Again, the smart juxtapositions: thrust vectors and unpressurized sections cheek-by-jowl with a grousing mother-in-law and headwinds. No, there are no headwinds in space, but Riva uses similes that we understand because she was once just like us.

But Riva’s engagement with the world of this story is incomplete and for Jamie to leap the opaque wall and show us the other side, we need Momo.

Momo experienced fifty lifetimes, was born and died more times than that. He experienced untold carnal delights and saw every grain of dust in Tau Ceti in perfect faithful detail. He met and loved and hated ten thousand different humans, and some other beings divergent enough from humanity that they may as well have been aliens. He became a father, a mother, a great-to-the-24th-grandfather. He had two hundred careers and failed spectacularly at one hundred and eighty of them. He was a counselor and a professional assassin and a rock idol and a firebrand of a pundit.

Clearly not the guy in line behind you at Walmart! But Momo is not merely a (pun alert!) embodiment of the Singularity setting, he functions as a key plot element, at least in the plot I’m reading.

Understand that the plot I’m reading is not the one foregrounded in the story. That’s about Riva navigating various catastrophes like the collision with the diamond and the encounter with the supergiant star. Nor is it about launching Humanity to Tau Ceti and thence to parts unknown. No, the plot that speaks to me is about the problem of who is still human in this future. Because if an outlier like Riva is the only one we can identify with, then maybe she isn’t the best model for what it means to be human, because she’s crazy:

But she was regarded as basically an insane hermit, or, at best, a religious fanatic. It was only because of the unifying charter of Humanity–“Freedom is the right of all sentient beings”–that she wasn’t being gently uploaded and taken to the wacky future-culture equivalent of a mental hospital.

Even though Jamie doesn’t spell out in so many words, it seems to me that Riva is lonely and that she needs someone like Momo — first, to acknowledge the validity of her life and second, to join her in it.

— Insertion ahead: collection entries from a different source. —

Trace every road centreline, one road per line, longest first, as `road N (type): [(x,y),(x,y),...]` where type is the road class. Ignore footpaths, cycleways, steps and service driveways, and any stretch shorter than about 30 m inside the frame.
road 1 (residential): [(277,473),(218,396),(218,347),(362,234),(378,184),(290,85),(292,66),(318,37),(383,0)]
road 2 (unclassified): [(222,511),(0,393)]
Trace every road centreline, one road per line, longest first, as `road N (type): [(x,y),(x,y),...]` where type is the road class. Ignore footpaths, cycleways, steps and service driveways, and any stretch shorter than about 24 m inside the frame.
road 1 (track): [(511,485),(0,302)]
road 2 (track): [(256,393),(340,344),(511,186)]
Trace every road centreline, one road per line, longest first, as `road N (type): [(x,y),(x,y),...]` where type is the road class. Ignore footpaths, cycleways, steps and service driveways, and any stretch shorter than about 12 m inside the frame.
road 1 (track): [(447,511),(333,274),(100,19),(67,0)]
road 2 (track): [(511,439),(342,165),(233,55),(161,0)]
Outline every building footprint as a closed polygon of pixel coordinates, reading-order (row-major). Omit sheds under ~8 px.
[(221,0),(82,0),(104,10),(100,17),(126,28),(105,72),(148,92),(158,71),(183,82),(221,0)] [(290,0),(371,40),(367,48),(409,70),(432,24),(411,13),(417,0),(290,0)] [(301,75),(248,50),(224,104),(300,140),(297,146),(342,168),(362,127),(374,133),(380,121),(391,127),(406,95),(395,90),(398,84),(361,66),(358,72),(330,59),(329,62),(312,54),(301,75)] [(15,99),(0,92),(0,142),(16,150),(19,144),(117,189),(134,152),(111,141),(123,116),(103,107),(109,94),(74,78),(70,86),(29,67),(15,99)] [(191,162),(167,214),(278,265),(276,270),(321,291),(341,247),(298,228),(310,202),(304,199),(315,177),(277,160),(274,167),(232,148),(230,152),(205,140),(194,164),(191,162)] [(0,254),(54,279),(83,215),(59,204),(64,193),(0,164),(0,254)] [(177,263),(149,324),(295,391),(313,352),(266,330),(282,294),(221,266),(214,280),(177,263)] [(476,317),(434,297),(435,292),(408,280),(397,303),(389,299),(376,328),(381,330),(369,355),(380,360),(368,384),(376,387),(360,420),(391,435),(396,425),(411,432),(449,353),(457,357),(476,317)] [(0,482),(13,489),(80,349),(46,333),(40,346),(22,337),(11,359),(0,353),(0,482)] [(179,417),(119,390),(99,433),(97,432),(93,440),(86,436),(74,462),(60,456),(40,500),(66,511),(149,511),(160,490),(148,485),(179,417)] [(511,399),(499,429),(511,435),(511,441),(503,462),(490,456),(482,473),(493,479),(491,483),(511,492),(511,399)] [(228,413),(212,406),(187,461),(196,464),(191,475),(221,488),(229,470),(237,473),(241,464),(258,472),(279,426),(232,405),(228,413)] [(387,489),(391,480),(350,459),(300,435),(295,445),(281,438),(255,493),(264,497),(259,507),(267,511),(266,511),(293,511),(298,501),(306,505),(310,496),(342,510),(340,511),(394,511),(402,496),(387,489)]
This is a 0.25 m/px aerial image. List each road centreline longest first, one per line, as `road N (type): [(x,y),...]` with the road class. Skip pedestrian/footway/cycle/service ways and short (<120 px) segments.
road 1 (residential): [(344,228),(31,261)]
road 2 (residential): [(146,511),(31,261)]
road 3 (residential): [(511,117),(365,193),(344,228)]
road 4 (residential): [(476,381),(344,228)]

We live in an era of genre mashups and I’m not just talking about paranormal romance or classic novels plus zombies. You don’t have to look very hard to find crime-solving wizards and magical spaceships. Is it just me, but given the witty banter decorating this clever posthuman canvass, hasn’t our Jamie Wahls written a kind-of, sort-of Singularity romantic comedy? Go ahead, tell me I’m wrong!


Jim Kelly has won the Hugo, Nebula and Locus awards and teaches at the Stonecoast Creative Writing MFA program at the University of Southern Maine.  He has written a fistful of Singularity stories himself and with John Kessel is the editor of DIGITAL RAPTURE: The Singularity Anthology from Tachyon Books.